# Considering a Mule as my next Trail Pony



## Kawonu (Apr 24, 2011)

So, having never spent much time with mules, I've got one big question that I don't think will be hard for anyone to help me with. I know mules got that donkey wit, attitude, and strength. I'll assume that beyond that, they're essentially like a horse. Need a vet, need a farrier, needs to eat. Now, onward to what I need to know. 

I read in another thread that they're more on theirs toes. I expected this, but alas, that doesn't mean I know how that looks. Is anyone able to provide me with what a good, healthy mule hoof looks like? Like, under the foot and what it looks like when flat on the ground?

I'm looking at horses and mules alike. Got a friend with a pretty girl. If he's able to sell her, I want to know what I'm looking at when I check her feet. 

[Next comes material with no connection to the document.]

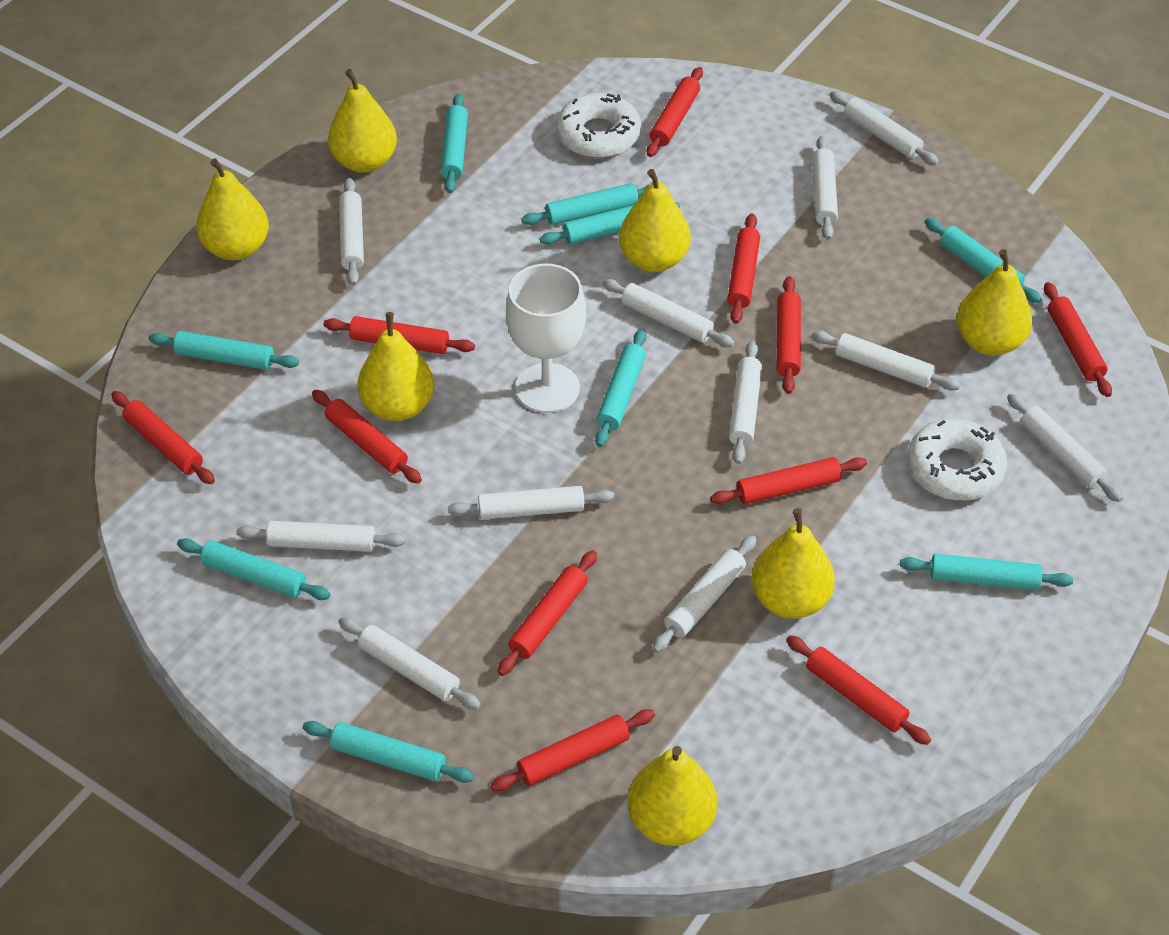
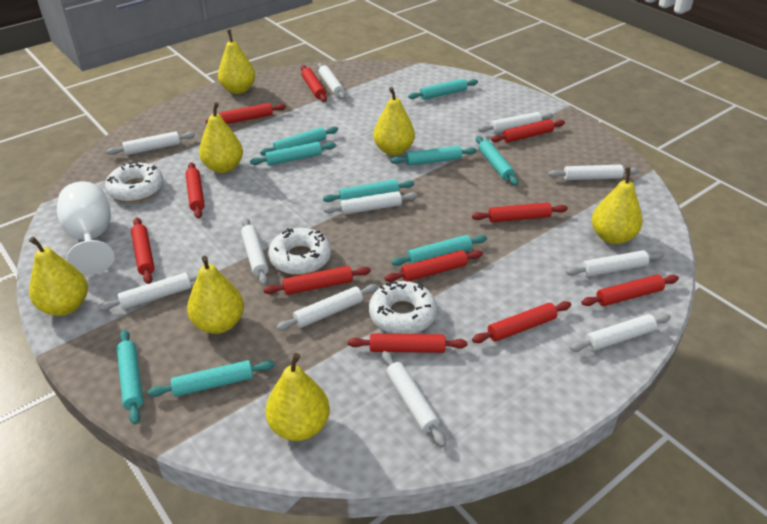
white donut: 2 -> 3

Help is appreciated, friends! :3
_Posted via Mobile Device_


----------



## Kawonu (Apr 24, 2011)

(Uh, I forgot to note that I AM actually researching this as well as I can, but examples being taken for the sake of examples would be helpful regardless.)
_Posted via Mobile Device_


----------



## Corporal (Jul 29, 2010)

Ask CHERIE about mules. =D


----------



## Kawonu (Apr 24, 2011)

Okey dokey! Thanks :3
_Posted via Mobile Device_


----------